Given information:
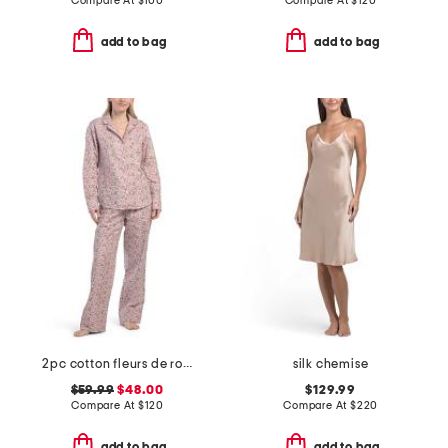
Compare At
$
100
Compare At
$
120
add to bag
add to bag
2pc cotton fleurs de rose pajama set
silk chemise
$59.99
$48.00
$129.99
Compare At
$
120
Compare At
$
220
add to bag
add to bag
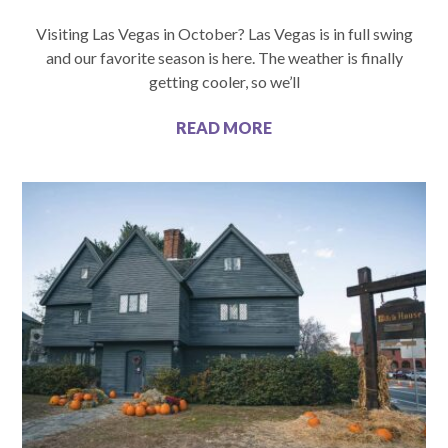
Visiting Las Vegas in October? Las Vegas is in full swing
and our favorite season is here. The weather is finally
getting cooler, so we’ll
READ MORE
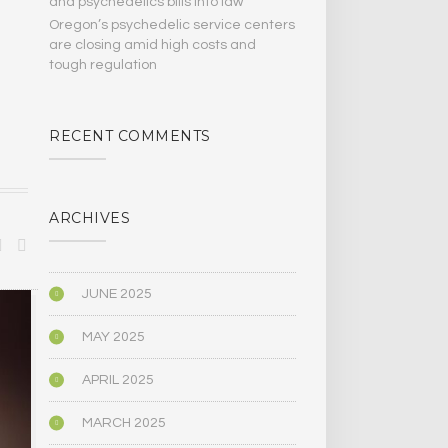
and psychedelics bills Into law
Oregon’s psychedelic service centers
are closing amid high costs and
tough regulation
RECENT COMMENTS
ARCHIVES
JUNE 2025
SCIENCE
PSYCHOLOGY
MAY 2025
APRIL 2025
MARCH 2025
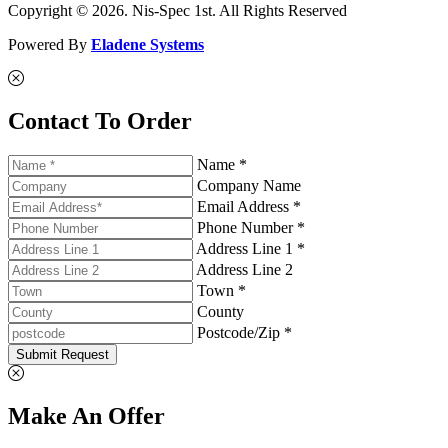
Copyright © 2026. Nis-Spec 1st. All Rights Reserved
Powered By
Eladene Systems
Contact To Order
Name *
Company Name
Email Address *
Phone Number *
Address Line 1 *
Address Line 2
Town *
County
Postcode/Zip *
Submit Request
Make An Offer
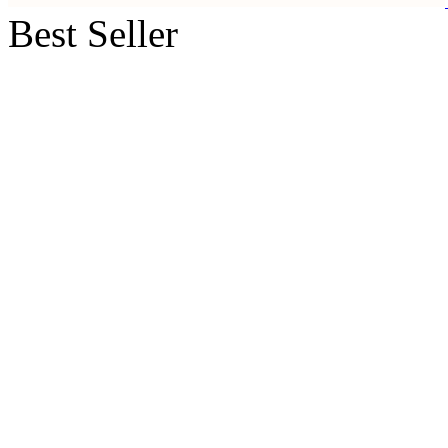
Best Seller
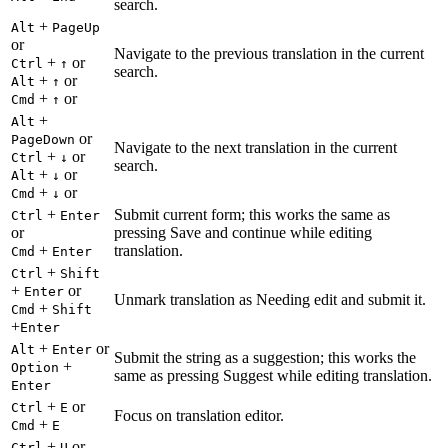
search.
+
Alt
PageUp
or
Navigate to the previous translation in the current
+
or
Ctrl
↑
search.
+
or
Alt
↑
+
or
Cmd
↑
+
Alt
or
PageDown
Navigate to the next translation in the current
+
or
Ctrl
↓
search.
+
or
Alt
↓
+
or
Cmd
↓
+
Submit current form; this works the same as
Ctrl
Enter
or
pressing Save and continue while editing
+
translation.
Cmd
Enter
+
Ctrl
Shift
+
or
Enter
Unmark translation as Needing edit and submit it.
+
Cmd
Shift
+
Enter
+
or
Alt
Enter
Submit the string as a suggestion; this works the
+
Option
same as pressing Suggest while editing translation.
Enter
+
or
Ctrl
E
Focus on translation editor.
+
Cmd
E
+
or
Ctrl
U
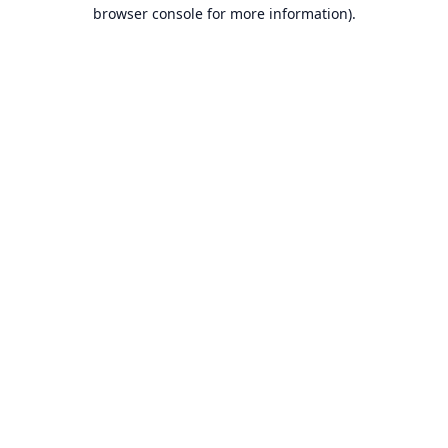
browser console for more information).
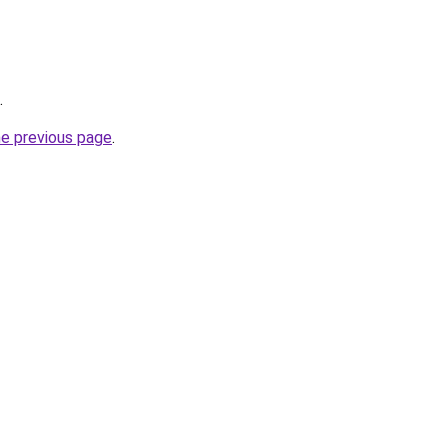
.
he previous page
.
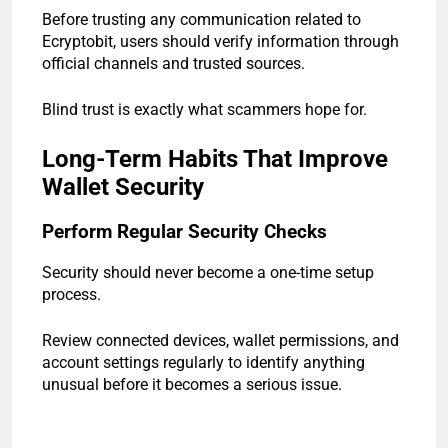
Before trusting any communication related to
Ecryptobit, users should verify information through
official channels and trusted sources.
Blind trust is exactly what scammers hope for.
Long-Term Habits That Improve
Wallet Security
Perform Regular Security Checks
Security should never become a one-time setup
process.
Review connected devices, wallet permissions, and
account settings regularly to identify anything
unusual before it becomes a serious issue.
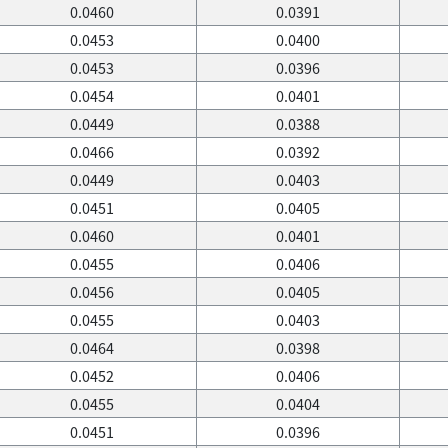
0.0460
0.0391
0.0453
0.0400
0.0453
0.0396
0.0454
0.0401
0.0449
0.0388
0.0466
0.0392
0.0449
0.0403
0.0451
0.0405
0.0460
0.0401
0.0455
0.0406
0.0456
0.0405
0.0455
0.0403
0.0464
0.0398
0.0452
0.0406
0.0455
0.0404
0.0451
0.0396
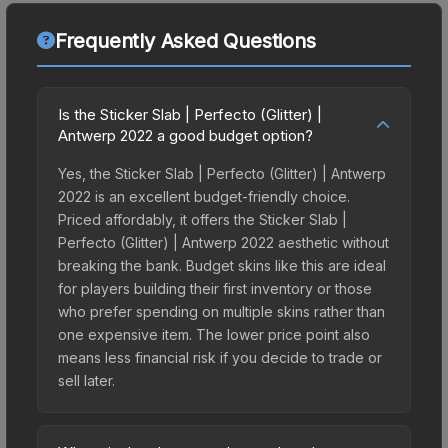
Frequently Asked Questions
Is the Sticker Slab | Perfecto (Glitter) |
Antwerp 2022 a good budget option?
Yes, the Sticker Slab | Perfecto (Glitter) | Antwerp
2022 is an excellent budget-friendly choice.
Priced affordably, it offers the Sticker Slab |
Perfecto (Glitter) | Antwerp 2022 aesthetic without
breaking the bank. Budget skins like this are ideal
for players building their first inventory or those
who prefer spending on multiple skins rather than
one expensive item. The lower price point also
means less financial risk if you decide to trade or
sell later.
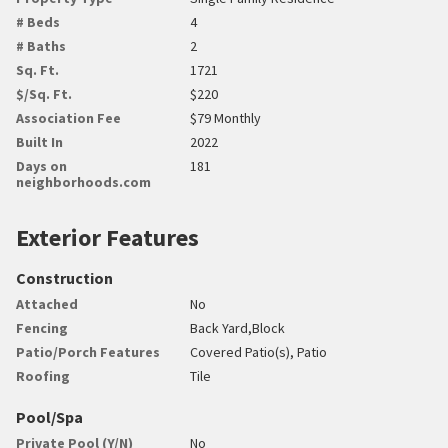
# Beds
4
# Baths
2
Sq. Ft.
1721
$/Sq. Ft.
$220
Association Fee
$79 Monthly
Built In
2022
Days on
181
neighborhoods.com
Exterior Features
Construction
Attached
No
Fencing
Back Yard,Block
Patio/Porch Features
Covered Patio(s), Patio
Roofing
Tile
Pool/Spa
Private Pool (Y/N)
No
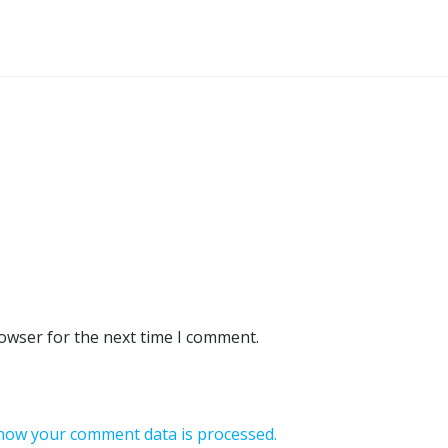
rowser for the next time I comment.
how your comment data is processed.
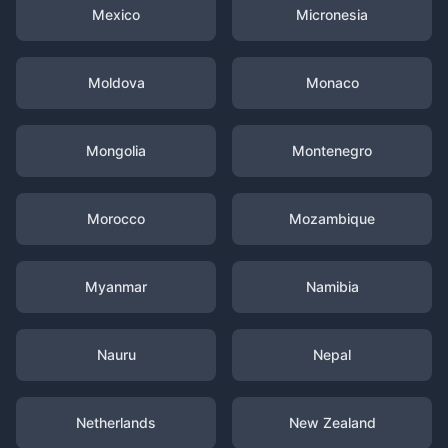
Mexico
Micronesia
Moldova
Monaco
Mongolia
Montenegro
Morocco
Mozambique
Myanmar
Namibia
Nauru
Nepal
Netherlands
New Zealand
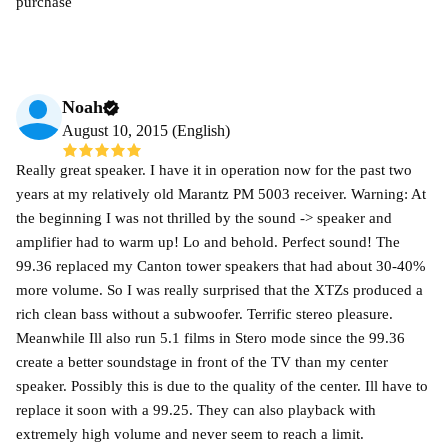
purchase
Noah
August 10, 2015 (English)
Really great speaker. I have it in operation now for the past two
years at my relatively old Marantz PM 5003 receiver. Warning: At
the beginning I was not thrilled by the sound -> speaker and
amplifier had to warm up! Lo and behold. Perfect sound! The
99.36 replaced my Canton tower speakers that had about 30-40%
more volume. So I was really surprised that the XTZs produced a
rich clean bass without a subwoofer. Terrific stereo pleasure.
Meanwhile Ill also run 5.1 films in Stero mode since the 99.36
create a better soundstage in front of the TV than my center
speaker. Possibly this is due to the quality of the center. Ill have to
replace it soon with a 99.25. They can also playback with
extremely high volume and never seem to reach a limit.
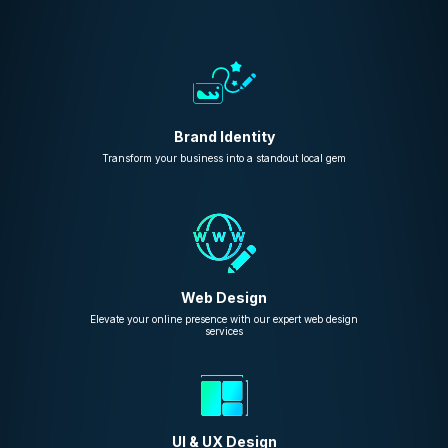
Brand Identity
Transform your business into a standout local gem
Web Design
Elevate your online presence with our expert web design
services
UI & UX Design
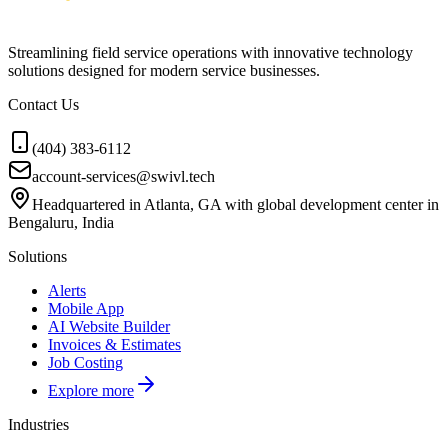
Streamlining field service operations with innovative technology
solutions designed for modern service businesses.
Contact Us
(404) 383-6112
account-services@swivl.tech
Headquartered in Atlanta, GA with global development center in
Bengaluru, India
Solutions
Alerts
Mobile App
AI Website Builder
Invoices & Estimates
Job Costing
Explore more
Industries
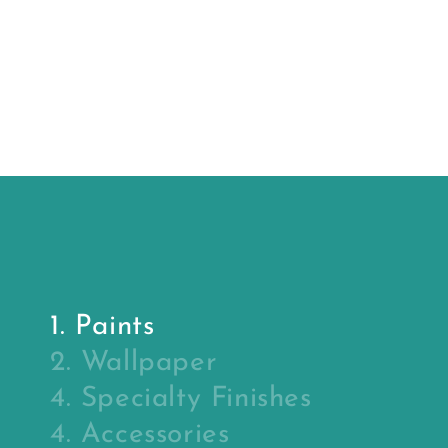
price
price
Sealer
Primer
(primer)
1. Paints
2. Wallpaper
4. Specialty Finishes
4. Accessories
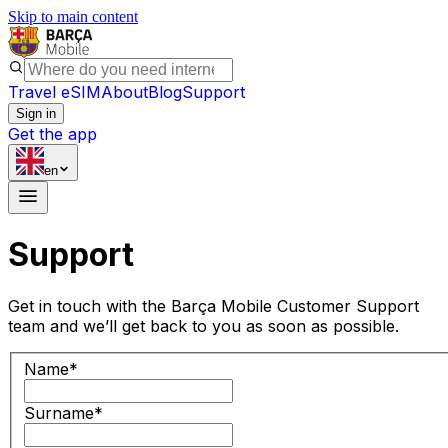
Skip to main content
Travel eSIM
About
Blog
Support
Sign in
Get the app
en
Support
Get in touch with the Barça Mobile Customer Support
team and we’ll get back to you as soon as possible.
Name
*
Surname
*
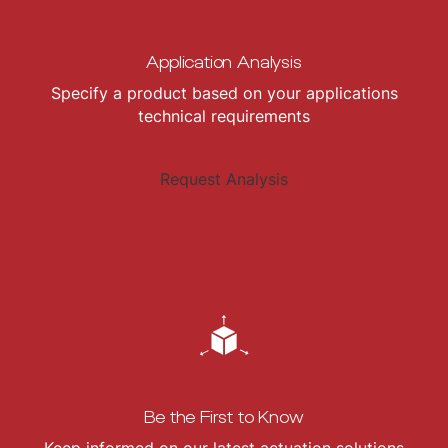
Application Analysis
Specify a product based on your applications
technical requirements
Request Analysis
Be the First to Know
Keep informed on our latest actuation solutions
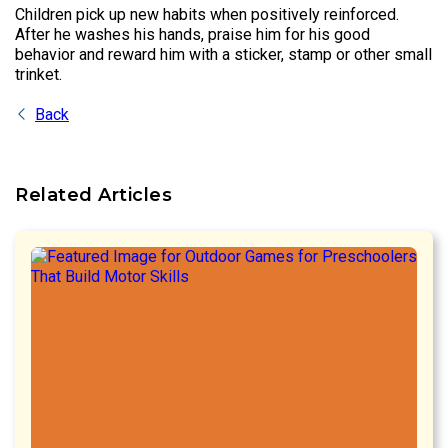
Children pick up new habits when positively reinforced.
After he washes his hands, praise him for his good
behavior and reward him with a sticker, stamp or other small
trinket.
Back
Related Articles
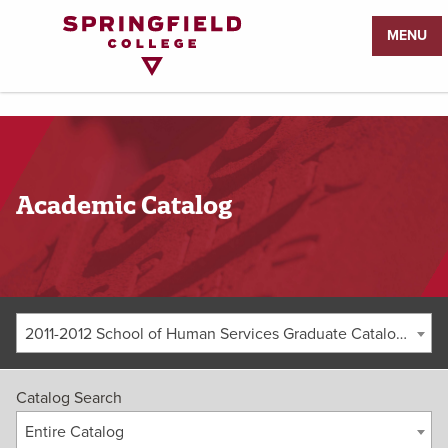
Return
MENU
to
Home
Page
Academic Catalog
2011-2012 School of Human Services Graduate Catalog [ARCHIVED CATALOG]
Catalog Search
Entire Catalog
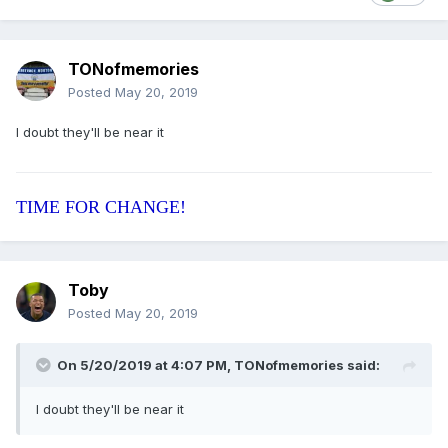
TONofmemories
Posted
May 20, 2019
I doubt they'll be near it
TIME FOR CHANGE!
Toby
Posted
May 20, 2019
On 5/20/2019 at 4:07 PM, TONofmemories said:
I doubt they'll be near it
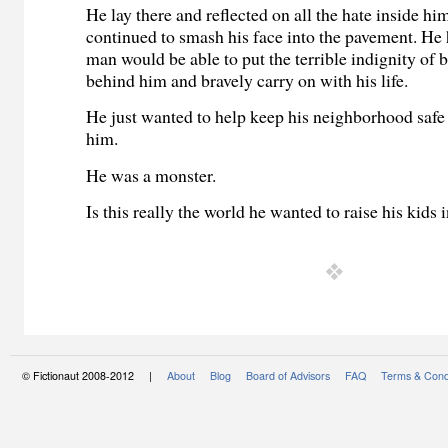
He lay there and reflected on all the hate inside hi
continued to smash his face into the pavement. He
man would be able to put the terrible indignity of
behind him and bravely carry on with his life.
He just wanted to help keep his neighborhood safe
him.
He was a monster.
Is this really the world he wanted to raise his kids 
© Fictionaut 2008-2012 |
About
Blog
Board of Advisors
FAQ
Terms & Cond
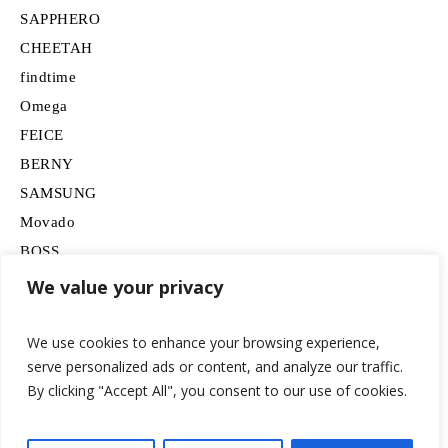
SAPPHERO
CHEETAH
findtime
Omega
FEICE
BERNY
SAMSUNG
Movado
BOSS
HUGO
We value your privacy
Lancardo
We use cookies to enhance your browsing experience,
serve personalized ads or content, and analyze our traffic.
By clicking "Accept All", you consent to our use of cookies.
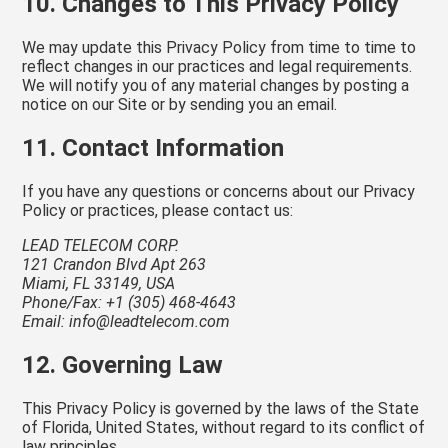
10. Changes to This Privacy Policy
We may update this Privacy Policy from time to time to
reflect changes in our practices and legal requirements.
We will notify you of any material changes by posting a
notice on our Site or by sending you an email.
11. Contact Information
If you have any questions or concerns about our Privacy
Policy or practices, please contact us:
LEAD TELECOM CORP.
121 Crandon Blvd Apt 263
Miami, FL 33149, USA
Phone/Fax: +1 (305) 468-4643
Email: info@leadtelecom.com
12. Governing Law
This Privacy Policy is governed by the laws of the State
of Florida, United States, without regard to its conflict of
law principles.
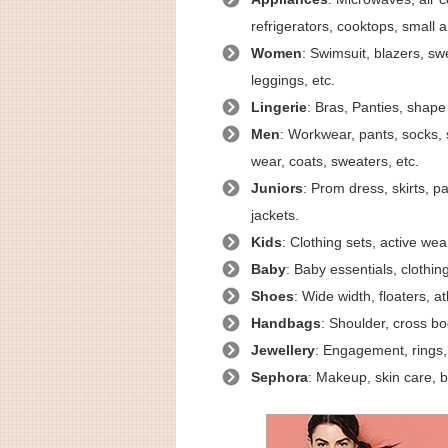
refrigerators, cooktops, small a
Women
: Swimsuit, blazers, swe
leggings, etc.
Lingerie
: Bras, Panties, shape 
Men
: Workwear, pants, socks, s
wear, coats, sweaters, etc.
Juniors
: Prom dress, skirts, p
jackets.
Kids
: Clothing sets, active wea
Baby
: Baby essentials, clothi
Shoes
: Wide width, floaters, a
Handbags
: Shoulder, cross bod
Jewellery
: Engagement, rings, 
Sephora
: Makeup, skin care, b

Work task:
Take the line containing "refrigerators, cooktops, small a" and each line after it up to the last line of the listing, and print them exactly.

Result of this task:
refrigerators, cooktops, small a
Women
: Swimsuit, blazers, swe
leggings, etc.
Lingerie
: Bras, Panties, shape 
Men
: Workwear, pants, socks, s
wear, coats, sweaters, etc.
Juniors
: Prom dress, skirts, p
jackets.
Kids
: Clothing sets, active wea
Baby
: Baby essentials, clothi
Shoes
: Wide width, floaters, a
Handbags
: Shoulder, cross bod
Jewellery
: Engagement, rings, 
Sephora
: Makeup, skin care, b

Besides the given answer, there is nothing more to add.